I am thinking about switching the UNID to a visible link, but my initial testing showed that a Notes URL would not work from the spreadsheet. Shame really, as that would make it even more view like.


570.7. Dan King
(21/03/2007 06:48)

I think Ian's point is spot on - if that could be done it really would please the boss (and not just mine I suspect).

With OLE I can do most of what you're saying (although maybe slower) - what you mean by working directly with the ODF?

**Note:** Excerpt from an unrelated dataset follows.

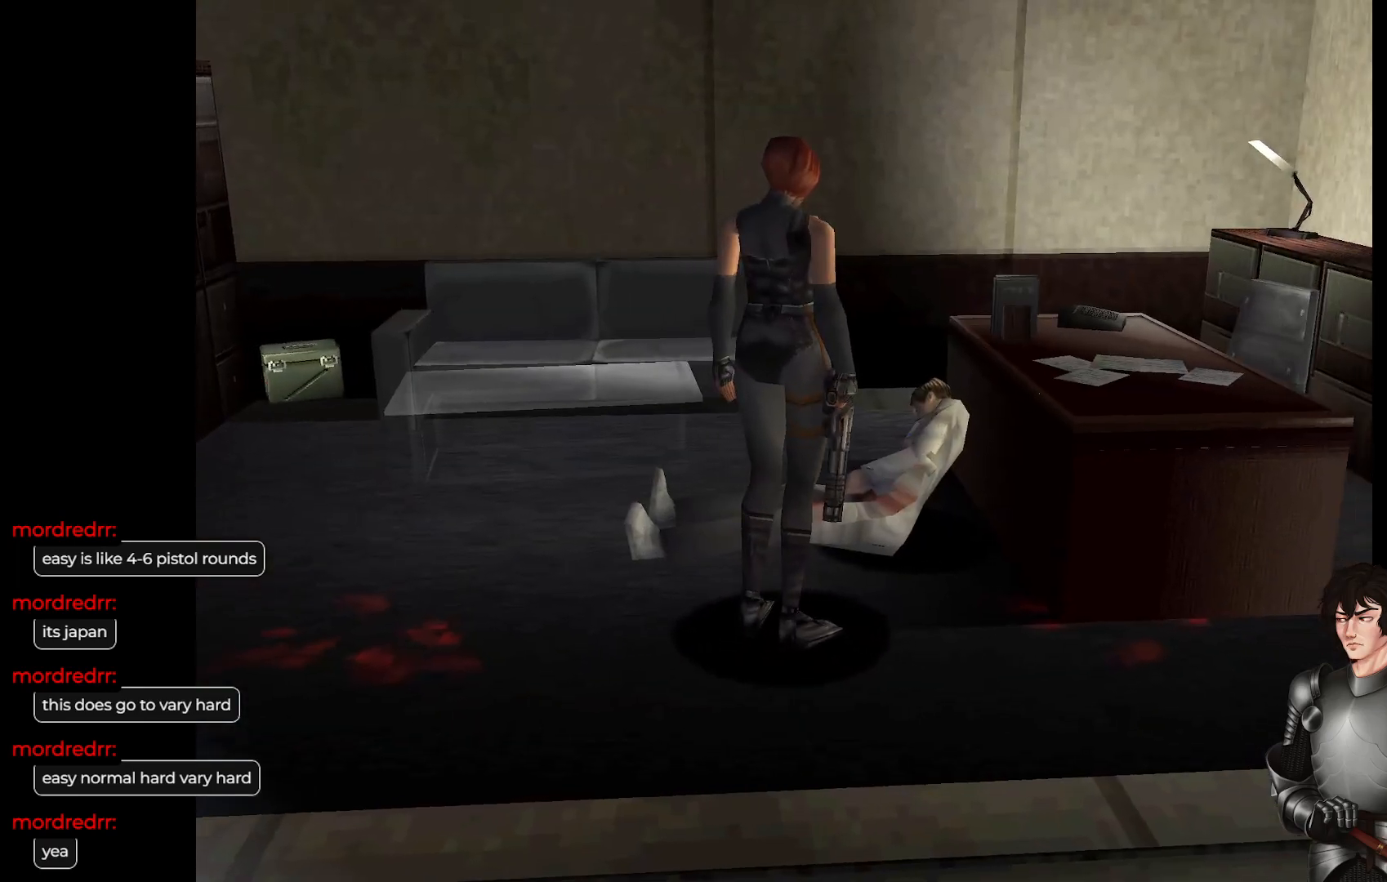
{"buttons": [], "left_stick": "center", "right_stick": "center", "events": [[200, "left_stick", "center"]]}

Is it true OLE isn't possible with the the productivity editors in 8.0?


570.8. Ben Langhinrichs
(03/21/2007 07:35 AM)

Dan - I am working with IBM to make sure we can embed the results back into rich text. If that doesn't work, I have other more convoluted ways to turn a graph into an image and embed, so I will likely be able to do what Ian suggests at some point. As for your comments, you can do some of what I am doing with OLE (except that as you say OLE is not available in 8.0 for the productivity apps), but not other parts. For example, can you do this to any view without writing a different agent and have it know the fields and columns to use (and categories and such)? Can you act against a database with a hidden/locked down design? Can you send the spreadsheet to a customer without Notes and let them adjust the values and send it back and update it with a single command? Can you execute your OLE from the web and use the Google calculator to modify the results and then save back to your Notes view? All of those are quite feasible with this tool, if not fully exposed yet (it is still a prototype).


570.9. Stephan H. Wissel
(03/23/2007 10:17 AM)

Combine that with webDAV and you automate the spreadsheet part. The sheet would just show up in a web folder and when opened your export magic starts, when closed the import would run.

Can your code be called from Java?

:-) stw


570.10. Ben Langhinrichs
(03/23/2007 10:45 AM)

Stephan - The webDAV idea is interesting. As for Java, it can currently be called by using evaluate for the @DbCommand, but I think I will make it directly accessible from Java as well.